Из-за плохого питания я переболела еще и рахитом. Грудь ввалилась, суставы были искорежены, голова казалась непомерно большой. Остригли меня наголо, и волосы стали расти черные, жуковые — жесткие, как щетина. И нельзя дотронуться до головы, чтобы причесаться — очень больно! Страшная была — ужас. Но мне надоедало сидеть во дворе, я подлезала под калитку — и выбиралась на улицу.
Папа — он тогда еще жив был — просил бабушку:
— Прасковья Федоровна, не выпускайте Лиду… Ну что ж, все над ней смеются…

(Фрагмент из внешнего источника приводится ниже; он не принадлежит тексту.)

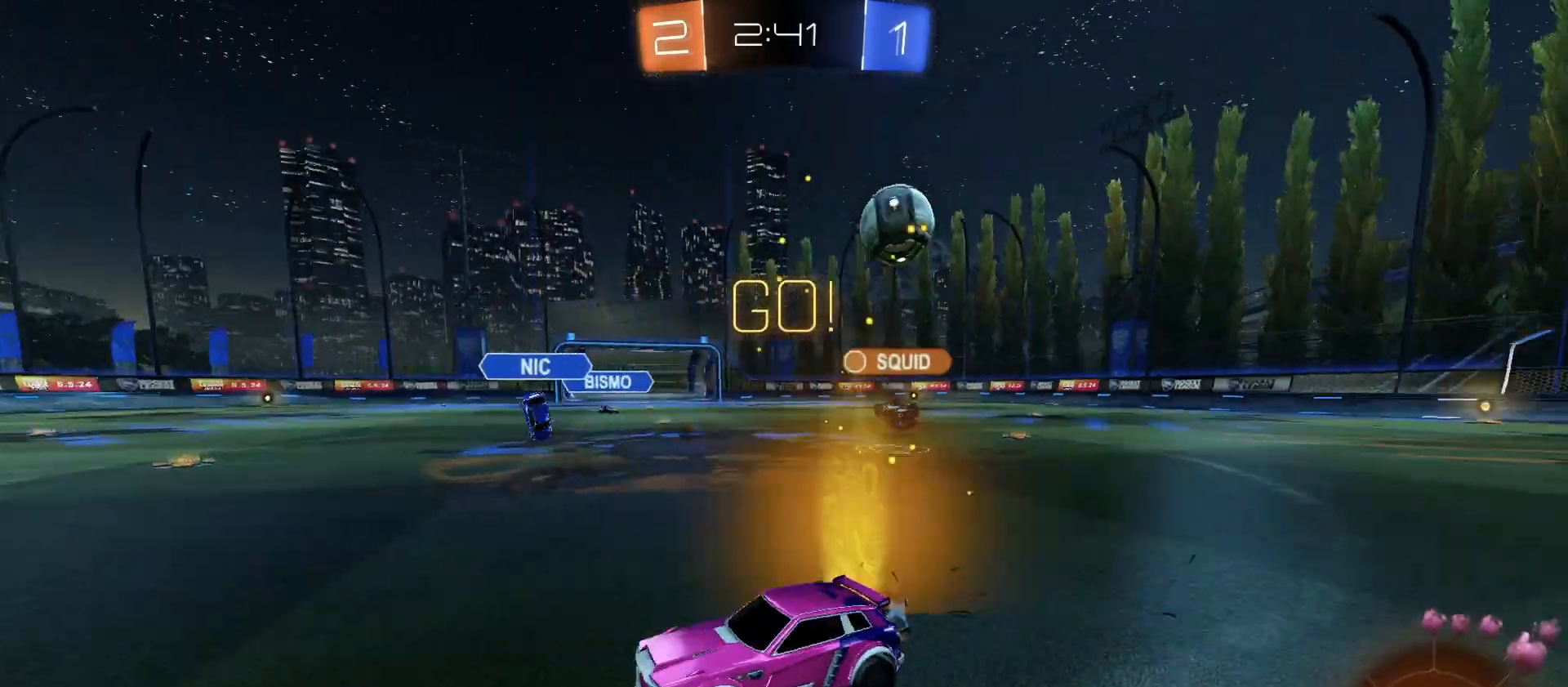
{"buttons": ["R2"], "left_stick": "left", "right_stick": "center", "events": []}
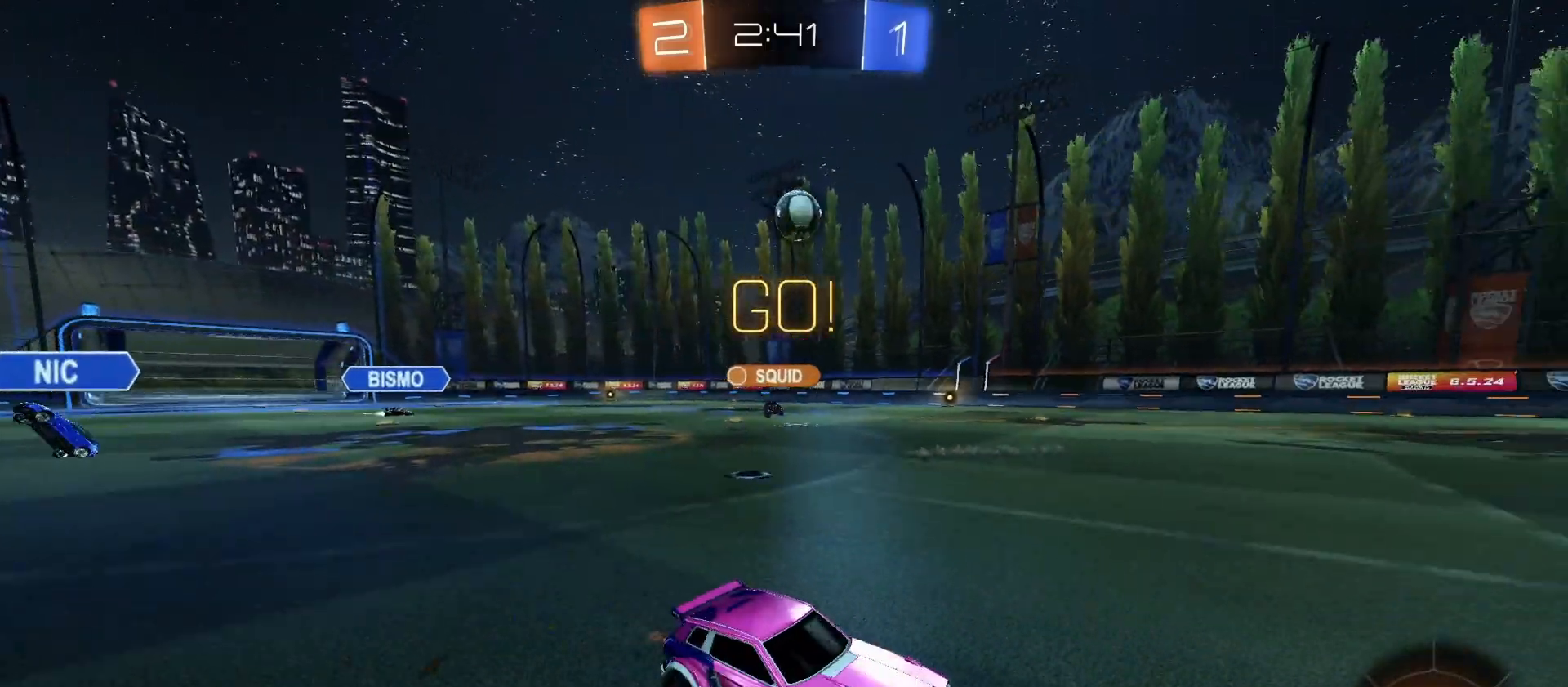
{"buttons": ["CROSS", "CIRCLE", "R2"], "left_stick": "down", "right_stick": "center", "events": [[167, "CIRCLE", "down"], [267, "left_stick", "center"], [300, "CROSS", "down"], [367, "CROSS", "up"], [367, "L1", "down"], [367, "left_stick", "up-left"], [433, "CROSS", "down"], [467, "L1", "up"], [500, "left_stick", "down"]]}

Позже, когда мне уже исполнилось лет двенадцать, знакомые спрашивали бабушку:
— Что же, у вас тот уродушек, умер?
Я знала, что этот вопрос обязательно будет — и пряталась за бабушку. Она меня брала, и выводила из-за спины.
— А вот посмотрите-ка…
Но никто не верил, что это один и тот же ребенок. Потому что уж слишком жутко я прежде выглядела.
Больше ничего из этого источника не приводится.